Ethernet still regards "no frames seen on the yellow coax" as an
opportunity to send traffic rather than an error, if we're talking old
things ;-). BFD solves that, and it is worthwhile to have one setup
regardless of technology, if possible.
Not directly related, but I wonder: how common is micro-BFD for detecting
bundle member failures?
I'm not sure it's used by a large proportion of operators, but it is
deployed in some volume in a number of networks that I'm aware of. During
the development of implementations, we hosted inter-op testing/fixing at a
previous employer. Rolling it out had started when I moved on, but I expect
it is now across their global deployments at this point. I haven't heard
anything to say that it's causing any issues.
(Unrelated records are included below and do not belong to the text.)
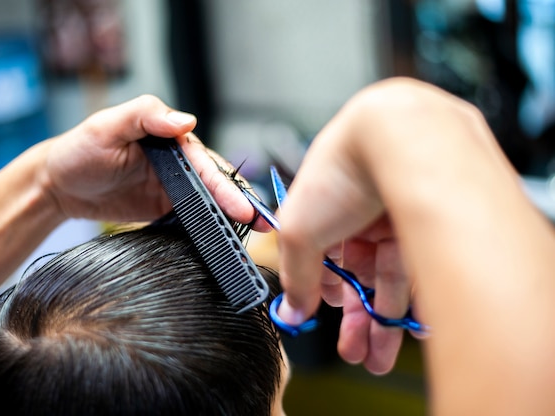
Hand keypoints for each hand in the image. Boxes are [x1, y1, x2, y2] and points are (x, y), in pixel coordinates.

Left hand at [43, 95, 262, 226]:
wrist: (59, 186)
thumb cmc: (80, 149)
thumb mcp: (107, 125)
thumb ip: (145, 116)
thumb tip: (187, 121)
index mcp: (171, 140)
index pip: (205, 163)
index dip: (225, 186)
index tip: (242, 207)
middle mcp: (178, 165)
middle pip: (216, 184)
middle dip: (242, 203)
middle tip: (265, 223)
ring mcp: (174, 190)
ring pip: (210, 203)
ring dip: (232, 218)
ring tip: (257, 235)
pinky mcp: (166, 210)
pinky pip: (192, 220)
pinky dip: (211, 230)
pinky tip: (225, 242)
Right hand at [275, 78, 471, 373]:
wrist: (398, 137)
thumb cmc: (343, 168)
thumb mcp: (300, 230)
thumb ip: (296, 274)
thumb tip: (291, 309)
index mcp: (325, 209)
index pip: (322, 259)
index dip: (320, 292)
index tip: (321, 317)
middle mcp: (361, 214)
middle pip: (357, 275)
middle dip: (353, 319)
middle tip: (355, 352)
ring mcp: (395, 219)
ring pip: (388, 279)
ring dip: (381, 320)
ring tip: (378, 356)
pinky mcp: (428, 225)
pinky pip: (418, 271)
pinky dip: (412, 300)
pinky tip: (406, 330)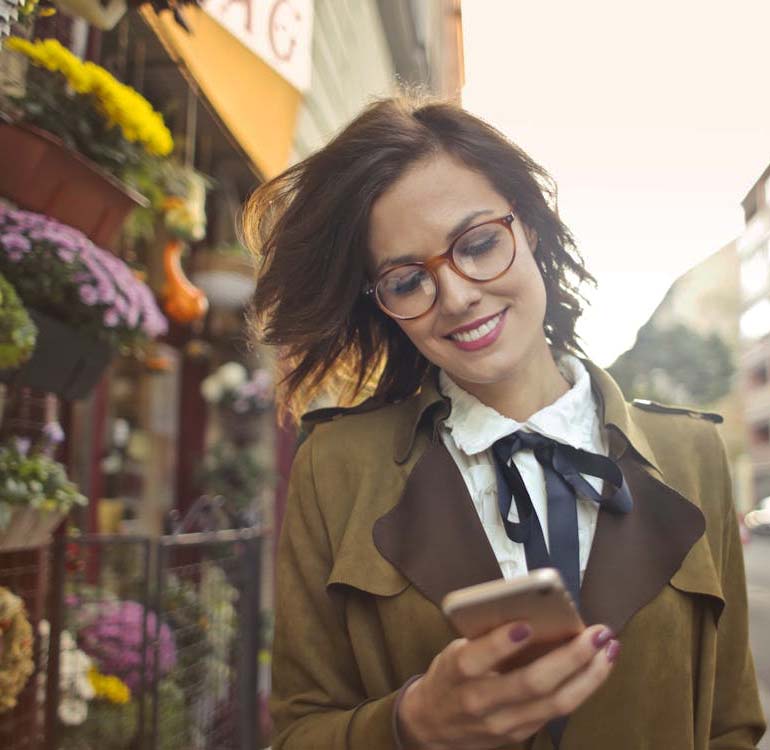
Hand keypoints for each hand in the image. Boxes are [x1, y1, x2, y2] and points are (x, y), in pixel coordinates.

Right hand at [397, 622, 618, 748]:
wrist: (431, 726)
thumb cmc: (449, 675)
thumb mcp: (453, 650)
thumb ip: (485, 638)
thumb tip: (530, 611)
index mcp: (457, 672)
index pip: (478, 659)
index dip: (501, 643)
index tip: (526, 624)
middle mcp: (481, 702)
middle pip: (531, 683)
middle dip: (570, 658)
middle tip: (597, 633)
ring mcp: (503, 724)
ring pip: (555, 704)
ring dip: (589, 676)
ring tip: (609, 649)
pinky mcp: (520, 735)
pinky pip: (557, 712)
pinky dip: (582, 688)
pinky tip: (597, 667)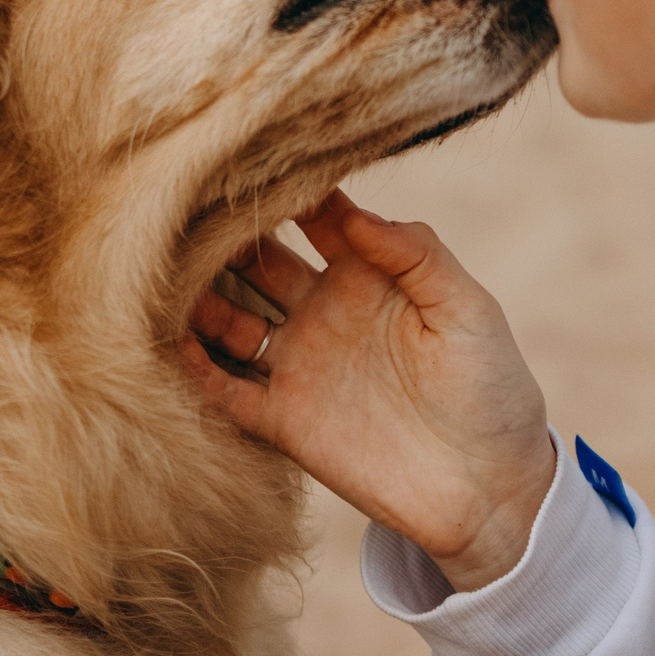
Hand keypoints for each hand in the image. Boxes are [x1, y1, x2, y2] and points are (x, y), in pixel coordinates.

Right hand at [180, 189, 558, 590]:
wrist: (489, 491)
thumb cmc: (493, 390)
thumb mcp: (469, 310)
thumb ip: (416, 255)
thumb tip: (351, 211)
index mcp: (368, 276)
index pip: (316, 216)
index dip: (286, 190)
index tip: (250, 163)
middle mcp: (324, 311)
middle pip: (260, 263)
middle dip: (226, 239)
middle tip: (187, 213)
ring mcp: (300, 365)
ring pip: (231, 319)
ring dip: (200, 299)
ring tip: (162, 275)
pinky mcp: (284, 421)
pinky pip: (225, 390)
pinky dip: (194, 368)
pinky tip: (166, 344)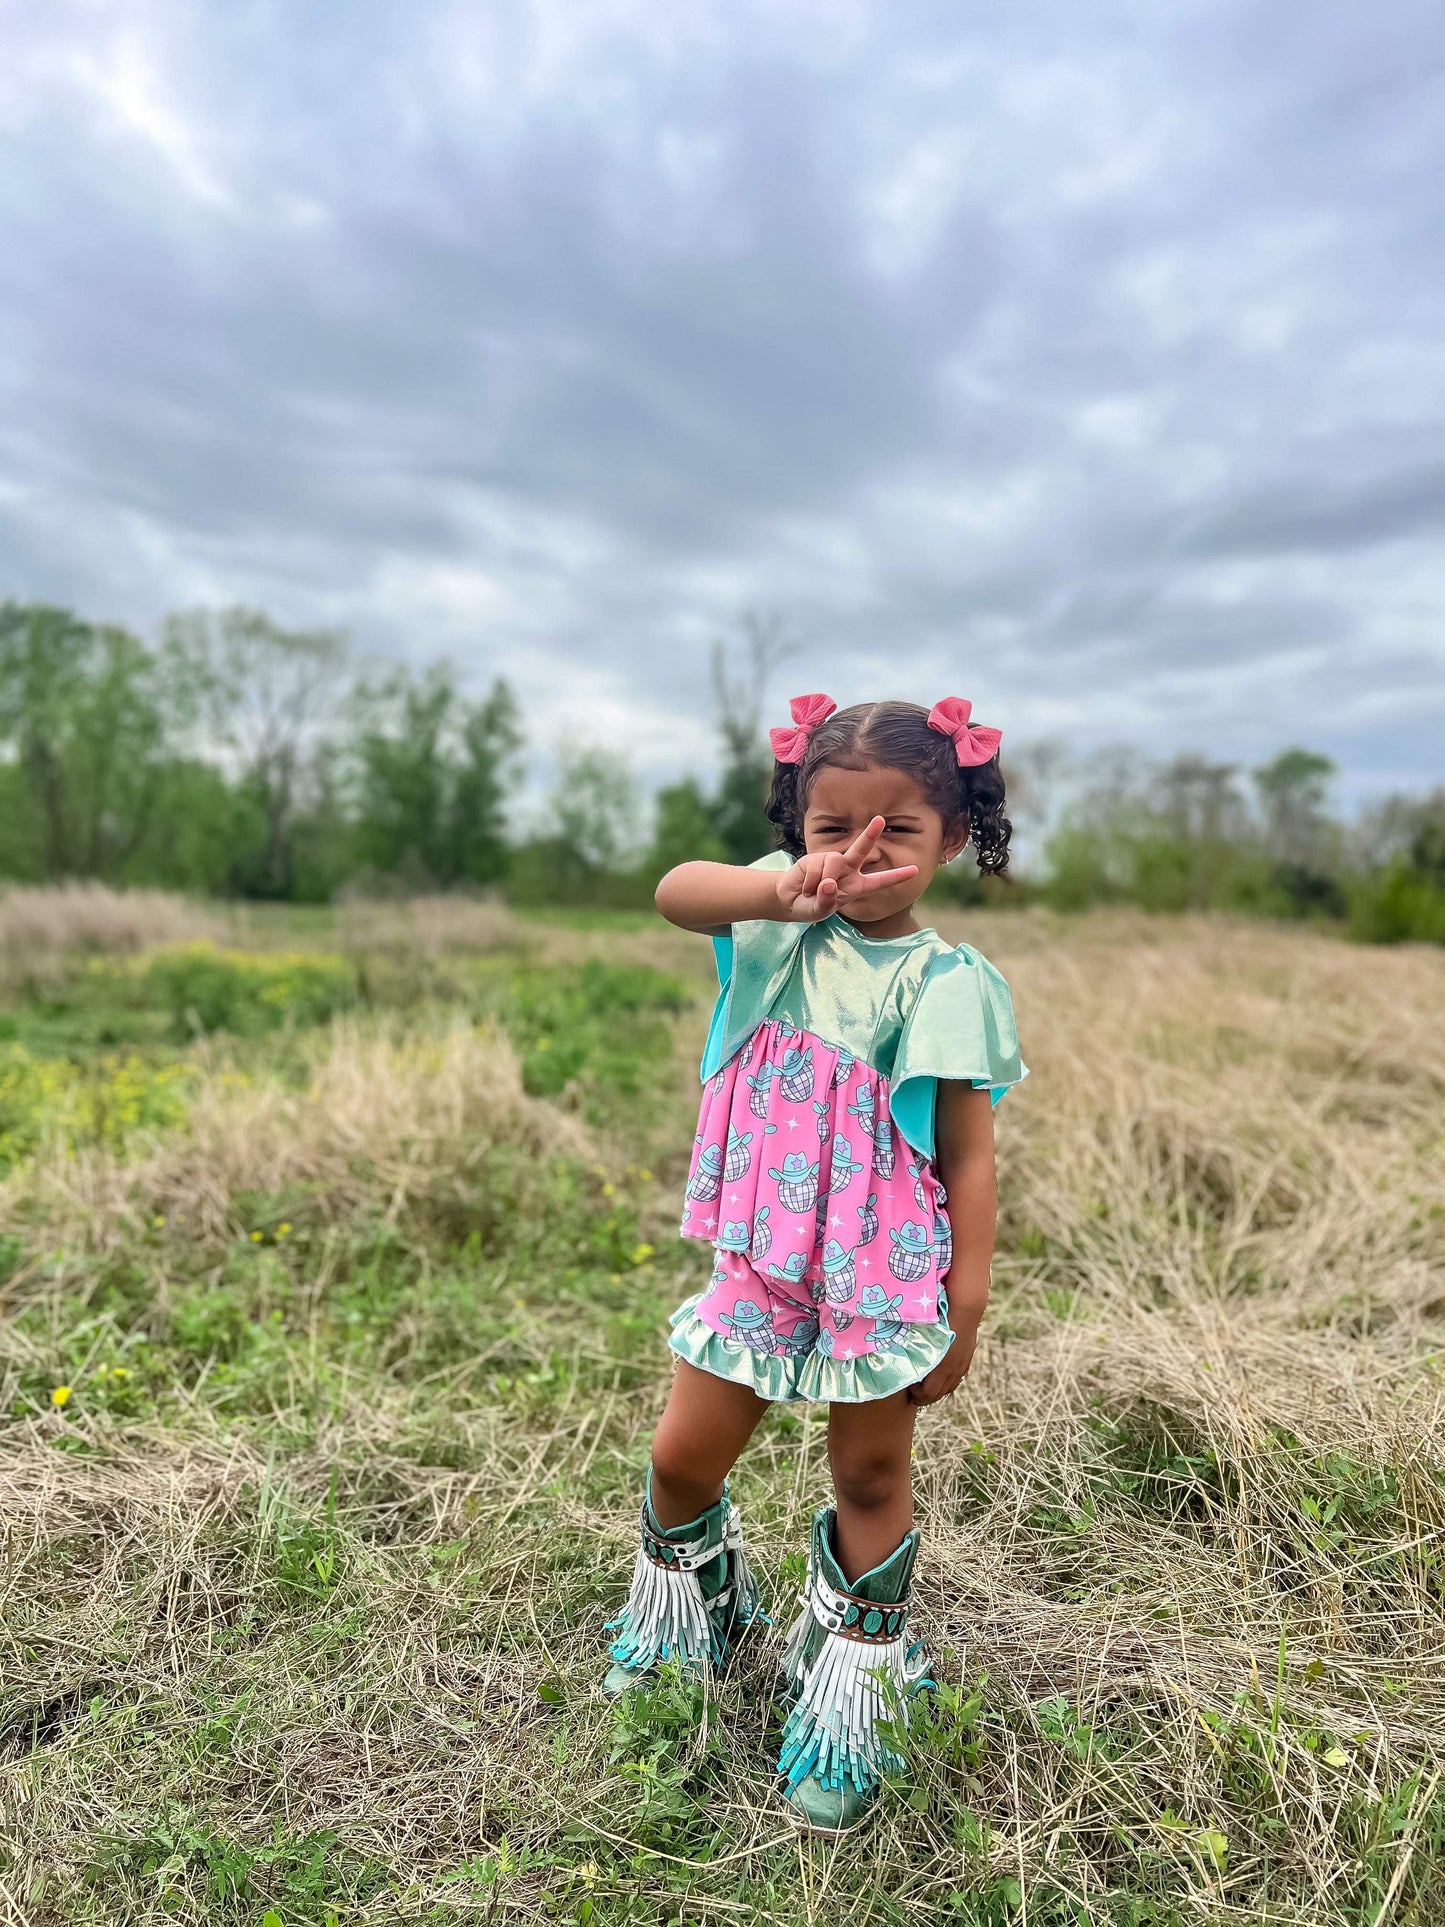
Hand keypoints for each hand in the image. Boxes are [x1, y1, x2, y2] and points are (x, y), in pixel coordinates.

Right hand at [776, 817, 918, 922]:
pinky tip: (805, 886)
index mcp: (856, 885)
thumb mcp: (820, 911)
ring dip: (822, 881)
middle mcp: (847, 870)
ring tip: (813, 892)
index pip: (880, 881)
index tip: (915, 869)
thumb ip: (826, 901)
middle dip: (870, 834)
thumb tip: (829, 882)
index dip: (897, 876)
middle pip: (861, 850)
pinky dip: (809, 882)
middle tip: (880, 819)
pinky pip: (817, 867)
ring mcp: (831, 862)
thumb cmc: (811, 906)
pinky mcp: (814, 857)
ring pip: (834, 863)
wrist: (790, 900)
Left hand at [907, 1322, 977, 1403]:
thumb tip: (900, 1357)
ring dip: (936, 1392)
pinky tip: (938, 1379)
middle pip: (938, 1394)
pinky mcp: (966, 1361)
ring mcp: (961, 1366)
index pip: (928, 1393)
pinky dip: (946, 1384)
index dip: (917, 1395)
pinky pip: (956, 1380)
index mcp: (942, 1367)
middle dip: (924, 1397)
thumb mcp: (924, 1336)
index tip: (908, 1388)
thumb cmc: (941, 1320)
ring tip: (924, 1387)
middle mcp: (953, 1370)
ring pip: (948, 1389)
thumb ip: (914, 1350)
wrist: (965, 1311)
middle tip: (913, 1393)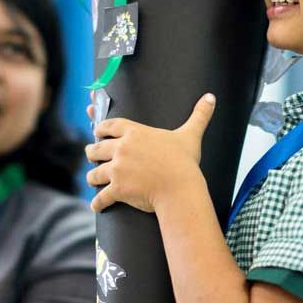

[I still am somewhat unable to reconcile myself with the use of BFD in this
deployment, some Ethernet OAM - seemed a reasonable per-member solution to
me, but folks have a preference for a single protocol here.]
r.
You also have the issues of:
* Deciding whether you want to have a uniform standard when deploying
BFD. If your standard is not to on dark links and should do lit
links, you can quickly run into an administrative scenario as your
network grows, and keeping track of which link is what re: BFD or
not can be someone's untangling project 10 years later.
* Circuit providers delivering hybrid links and not telling you
because they are either afraid to or don't fully understand the
scope of their (very large) network. In this case, you're told the
link is dark, but somewhere along the path is their active gear.
(not so) Strange, but true.
Mark.
In all recent versions of IOS, this command is now standard and is
elided from the running configuration.
Mark.
Here is what we do...
router isis xxxx
interface TenGigabitEthernet0/0/0/0
circuit-type level-2-only
bfd minimum-interval 50
bfd multiplier 5
bfd fast-detect ipv4
We keep the same config for local and long haul core links. Works like a champ every time.
Also as a FYI if you are running ASR9K, you are able to offload the BFD process from the Linecard CPU to the NPU. This allows BFD timers down to 3.3 milliseconds. https://www.cisco.com/c/en/us/td/docs/routers/asr9000/software/asr9k_r5-1/routing/configuration/guide/b_routing_cg51xasr9k/b_routing_cg51xasr9k_chapter_011.html
We use the same timers for all links, but different multipliers
depending on the link length.
We have links as short as 5km, all the way to 14,500km.
Mark.
Any words of wisdom / battle scars regarding running links that
are in the 10K+ distance?
Any words of wisdom / battle scars regarding running links that
are in the 10K+ distance?
Keep repair ships nearby :-).
From a submarine perspective, things that are out-of-scope here.
From an IP perspective, we've had good experience with 250ms * 5 for
BFD. Actual RTT latency is 140ms, so there is enough headroom to account
for false positives.
Mark.